• [Supplied text]:
=====

The paucity of German-speaking personnel is still one of the great handicaps faced by the American administration. Doubtless it explains why no effort has been made in the American zone to handle native press and radio facilities in a manner comparable to that of the Russians.
The most formidable difficulty obstructing the American Military Government in Germany, however, is not the one represented by the language barrier. It is an all too familiar political and social illiteracy with respect to Europe.
These defects are by no means fatal, given the capacity of the Americans to learn quickly. Nevertheless, the situation raises questions about American policy, present and future, which promise to give everybody concerned some very uncomfortable moments. The dissolution of SHAEF into its component parts and substitution for it of the joint Allied control and governing commission at Berlin may prove more helpful in these matters than many suppose. The new commission should provide an excellent clearinghouse for ideas and experiences among its members.
Russia gets set
Russia, while sharing in major conferences whether at San Francisco or at Berlin, is not postponing peace settlements of her own. She continues to mop up frontier questions and political questions in her neighborhood with the same assiduity she displayed in such matters before Germany’s defeat.

=====

• [Exercise set]:
(1) From the passage on the occupation of Germany, write out everything from "The most formidable" down to "respect to Europe.".
(2) Answer these from the passage on the occupation of Germany:
(a) What does it name as one of the great handicaps faced by the American administration?
(b) What does it call the most formidable difficulty obstructing the American Military Government in Germany?
(c) What should the new commission at Berlin provide?
(3) Carry on the passage on the occupation of Germany from the point where it stops.

=====

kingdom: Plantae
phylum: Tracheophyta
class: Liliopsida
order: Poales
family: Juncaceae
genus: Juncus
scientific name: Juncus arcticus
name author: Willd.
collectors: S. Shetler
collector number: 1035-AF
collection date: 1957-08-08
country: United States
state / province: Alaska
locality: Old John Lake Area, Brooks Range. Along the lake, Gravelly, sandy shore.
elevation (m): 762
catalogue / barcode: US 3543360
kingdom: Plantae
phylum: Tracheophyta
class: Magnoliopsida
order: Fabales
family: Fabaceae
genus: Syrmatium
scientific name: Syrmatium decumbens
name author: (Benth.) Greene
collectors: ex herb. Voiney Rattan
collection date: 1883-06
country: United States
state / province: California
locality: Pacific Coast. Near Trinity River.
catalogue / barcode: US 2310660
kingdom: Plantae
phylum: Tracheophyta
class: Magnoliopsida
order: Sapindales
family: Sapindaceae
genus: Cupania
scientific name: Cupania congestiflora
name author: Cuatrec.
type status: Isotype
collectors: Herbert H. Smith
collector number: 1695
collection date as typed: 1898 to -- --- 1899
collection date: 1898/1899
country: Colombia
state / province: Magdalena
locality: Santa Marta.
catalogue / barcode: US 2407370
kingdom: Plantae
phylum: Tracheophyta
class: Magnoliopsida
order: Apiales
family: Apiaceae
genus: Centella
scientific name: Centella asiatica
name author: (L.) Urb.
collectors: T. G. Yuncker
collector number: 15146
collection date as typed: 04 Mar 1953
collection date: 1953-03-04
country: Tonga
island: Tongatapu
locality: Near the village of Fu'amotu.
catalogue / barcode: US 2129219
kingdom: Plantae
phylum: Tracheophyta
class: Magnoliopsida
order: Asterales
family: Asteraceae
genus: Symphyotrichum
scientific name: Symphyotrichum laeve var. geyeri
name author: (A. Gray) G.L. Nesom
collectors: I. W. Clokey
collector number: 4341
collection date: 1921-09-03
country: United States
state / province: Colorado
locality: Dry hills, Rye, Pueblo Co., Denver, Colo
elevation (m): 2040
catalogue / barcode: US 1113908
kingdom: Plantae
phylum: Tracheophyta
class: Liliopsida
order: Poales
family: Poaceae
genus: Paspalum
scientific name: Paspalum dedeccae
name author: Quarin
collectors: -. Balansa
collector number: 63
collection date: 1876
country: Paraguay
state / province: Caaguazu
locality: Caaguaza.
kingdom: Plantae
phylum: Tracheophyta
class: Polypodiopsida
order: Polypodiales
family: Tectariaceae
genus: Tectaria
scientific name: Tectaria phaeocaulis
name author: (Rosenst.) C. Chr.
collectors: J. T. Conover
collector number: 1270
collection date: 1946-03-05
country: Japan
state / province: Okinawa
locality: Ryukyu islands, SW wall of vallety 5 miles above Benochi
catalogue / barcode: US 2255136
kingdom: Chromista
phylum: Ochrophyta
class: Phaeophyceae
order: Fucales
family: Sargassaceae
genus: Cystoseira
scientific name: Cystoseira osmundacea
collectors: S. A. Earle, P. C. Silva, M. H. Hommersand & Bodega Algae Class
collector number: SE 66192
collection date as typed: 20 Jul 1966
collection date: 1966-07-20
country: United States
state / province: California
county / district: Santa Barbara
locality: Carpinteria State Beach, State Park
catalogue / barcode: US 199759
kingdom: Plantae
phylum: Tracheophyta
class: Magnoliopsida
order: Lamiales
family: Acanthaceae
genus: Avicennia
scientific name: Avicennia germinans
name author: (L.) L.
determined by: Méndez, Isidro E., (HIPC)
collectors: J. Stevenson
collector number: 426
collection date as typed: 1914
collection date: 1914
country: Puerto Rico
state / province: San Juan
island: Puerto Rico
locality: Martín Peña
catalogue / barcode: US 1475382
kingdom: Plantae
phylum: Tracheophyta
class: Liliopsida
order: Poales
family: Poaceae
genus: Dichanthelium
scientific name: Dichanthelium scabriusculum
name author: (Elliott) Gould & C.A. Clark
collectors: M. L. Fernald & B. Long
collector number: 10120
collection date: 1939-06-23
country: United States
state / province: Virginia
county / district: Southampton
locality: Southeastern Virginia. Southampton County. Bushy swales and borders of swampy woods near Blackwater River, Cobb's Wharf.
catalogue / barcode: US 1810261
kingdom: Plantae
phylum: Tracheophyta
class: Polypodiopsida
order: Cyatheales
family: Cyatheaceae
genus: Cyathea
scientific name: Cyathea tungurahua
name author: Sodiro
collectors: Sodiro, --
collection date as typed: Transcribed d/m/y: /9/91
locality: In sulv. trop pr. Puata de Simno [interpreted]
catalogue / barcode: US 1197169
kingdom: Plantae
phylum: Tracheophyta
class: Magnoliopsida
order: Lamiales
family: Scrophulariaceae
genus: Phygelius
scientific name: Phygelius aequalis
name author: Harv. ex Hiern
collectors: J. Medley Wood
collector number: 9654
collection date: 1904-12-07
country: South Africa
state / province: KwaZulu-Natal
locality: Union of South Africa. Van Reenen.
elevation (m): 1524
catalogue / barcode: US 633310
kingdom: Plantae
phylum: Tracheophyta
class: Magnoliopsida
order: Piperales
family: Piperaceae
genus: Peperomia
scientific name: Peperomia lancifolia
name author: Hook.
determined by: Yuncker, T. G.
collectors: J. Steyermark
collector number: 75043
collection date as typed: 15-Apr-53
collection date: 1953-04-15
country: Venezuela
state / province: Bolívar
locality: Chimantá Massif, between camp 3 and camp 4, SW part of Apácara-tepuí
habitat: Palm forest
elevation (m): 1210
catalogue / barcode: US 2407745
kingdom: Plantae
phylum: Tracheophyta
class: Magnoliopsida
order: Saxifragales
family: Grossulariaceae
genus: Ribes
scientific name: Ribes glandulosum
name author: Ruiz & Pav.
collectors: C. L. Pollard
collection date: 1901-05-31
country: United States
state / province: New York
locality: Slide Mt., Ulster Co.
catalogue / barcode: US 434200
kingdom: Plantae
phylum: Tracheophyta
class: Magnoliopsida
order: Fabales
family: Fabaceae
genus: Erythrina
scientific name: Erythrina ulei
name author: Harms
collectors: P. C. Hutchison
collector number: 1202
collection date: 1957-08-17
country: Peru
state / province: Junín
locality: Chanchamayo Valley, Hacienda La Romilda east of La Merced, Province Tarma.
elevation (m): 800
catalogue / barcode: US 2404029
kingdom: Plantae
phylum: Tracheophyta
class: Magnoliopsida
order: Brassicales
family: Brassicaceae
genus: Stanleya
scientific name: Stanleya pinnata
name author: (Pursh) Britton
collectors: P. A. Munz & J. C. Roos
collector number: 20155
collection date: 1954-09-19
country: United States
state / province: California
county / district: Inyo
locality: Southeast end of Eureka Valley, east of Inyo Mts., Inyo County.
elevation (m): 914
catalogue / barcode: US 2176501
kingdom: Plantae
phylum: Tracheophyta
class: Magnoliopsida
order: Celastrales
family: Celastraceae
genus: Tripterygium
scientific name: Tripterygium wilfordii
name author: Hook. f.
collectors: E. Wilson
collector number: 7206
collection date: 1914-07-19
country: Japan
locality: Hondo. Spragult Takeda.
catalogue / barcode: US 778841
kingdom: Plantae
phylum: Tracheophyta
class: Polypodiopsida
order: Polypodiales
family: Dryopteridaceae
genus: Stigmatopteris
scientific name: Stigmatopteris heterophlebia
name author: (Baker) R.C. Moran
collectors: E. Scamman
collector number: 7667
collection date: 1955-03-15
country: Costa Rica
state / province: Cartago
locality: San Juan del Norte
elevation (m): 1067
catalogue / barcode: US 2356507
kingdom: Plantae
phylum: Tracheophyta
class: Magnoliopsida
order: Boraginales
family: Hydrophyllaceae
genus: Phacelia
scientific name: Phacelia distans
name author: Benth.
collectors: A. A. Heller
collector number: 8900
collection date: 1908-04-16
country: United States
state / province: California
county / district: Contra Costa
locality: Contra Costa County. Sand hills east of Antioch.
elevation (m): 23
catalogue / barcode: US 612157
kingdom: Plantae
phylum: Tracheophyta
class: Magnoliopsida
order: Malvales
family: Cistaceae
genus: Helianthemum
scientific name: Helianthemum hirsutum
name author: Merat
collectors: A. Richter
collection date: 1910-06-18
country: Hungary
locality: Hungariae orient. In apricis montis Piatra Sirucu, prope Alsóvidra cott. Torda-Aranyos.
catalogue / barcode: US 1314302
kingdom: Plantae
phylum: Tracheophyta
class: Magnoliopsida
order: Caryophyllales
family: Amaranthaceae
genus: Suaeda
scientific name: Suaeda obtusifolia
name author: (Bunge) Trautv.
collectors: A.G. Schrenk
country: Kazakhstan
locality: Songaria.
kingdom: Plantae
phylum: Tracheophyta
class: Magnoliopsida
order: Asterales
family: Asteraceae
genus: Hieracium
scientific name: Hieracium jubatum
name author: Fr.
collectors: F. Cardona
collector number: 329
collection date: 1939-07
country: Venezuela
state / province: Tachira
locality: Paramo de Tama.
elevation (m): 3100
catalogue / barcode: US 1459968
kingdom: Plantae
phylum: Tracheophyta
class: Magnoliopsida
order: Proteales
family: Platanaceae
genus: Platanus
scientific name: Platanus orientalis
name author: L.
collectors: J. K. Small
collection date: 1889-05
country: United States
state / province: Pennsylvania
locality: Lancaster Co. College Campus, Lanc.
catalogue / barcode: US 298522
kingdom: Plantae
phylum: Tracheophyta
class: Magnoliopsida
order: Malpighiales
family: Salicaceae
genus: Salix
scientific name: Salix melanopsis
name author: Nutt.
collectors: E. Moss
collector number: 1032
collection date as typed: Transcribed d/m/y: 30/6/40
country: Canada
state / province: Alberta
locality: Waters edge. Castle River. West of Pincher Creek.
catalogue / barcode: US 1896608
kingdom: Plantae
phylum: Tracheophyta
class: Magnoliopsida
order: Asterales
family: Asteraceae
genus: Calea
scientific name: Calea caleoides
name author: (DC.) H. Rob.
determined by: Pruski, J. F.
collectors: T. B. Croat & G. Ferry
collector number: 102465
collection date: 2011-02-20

=====

• [Task answers]:
(1)
The most formidable difficulty obstructing the American Military Government in Germany, however, is not the one represented by the language barrier. It is an all too familiar political and social illiteracy with respect to Europe.

(2)
(a) The paucity of German-speaking personnel.
(b) An all too familiar political and social illiteracy with respect to Europe.
(c) An excellent clearinghouse for ideas and experiences among its members.

(3)
Following the defeat of Finland, Moscow moved promptly to set the boundaries of that small neighbor where she wanted them. Having fixed the eastern frontiers of Poland at the Curzon Line, and with British and American support on that point, Russia is rounding out her solution of the Polish problem by reconstituting the new Polish government along the lines she laid down at Yalta, and by rolling the western boundaries of the new Poland tentatively to the Oder.
This means much more than an attempt to rehabilitate Poland in a manner calculated to fortify friendly relations between Moscow and Warsaw. It means, at the same time, total erasure from Eastern Europe of the great German land baronies, which have been the nurseries of the Junker caste since the days of the Teutonic Knights.
In those portions of East Prussia which Russia proposes to keep because of their strategic importance — Königsberg and its adjacent regions — as well as in the part of that former Junker stronghold which is given to the Poles, the process of breaking up great landed estates and distributing them in small farm holdings to the peasantry is being pushed rapidly to completion. The same procedure is being applied to Poland’s new territories to the west — in Silesia and Pomerania.
If Poland continues to be a main preoccupation of Russia’s policy-makers, that does not diminish their activities in other directions. The ceding of Ruthenia, the extreme eastern end of Czechoslovakia, to the Ukrainian Republic illustrates Russian procedures.
The overwhelming majority of the population of Ruthenia are Ukrainians. To reunite them with the newly created Russian Ukrainian Republic next door, it became necessary to apply pressure on the Czechs — who naturally would prefer to retain their pre-war federation intact.
By one of those strange “coincidences” which occur frequently in Eastern Europe when issues of policy are involved, the agitation of the Ruthenians for reunion with their adjacent Ukrainian brethren under Russian sovereignty began at precisely the moment the leaders of Russian-sponsored Poland decided to demand annexation of the Czech-controlled regions of Teschen, which are valuable because of their lignite mines. Prague’s quid pro quo for ceding Ruthenia to the Russian Ukrainian Republic is a Russian veto on the Polish claims to Teschen.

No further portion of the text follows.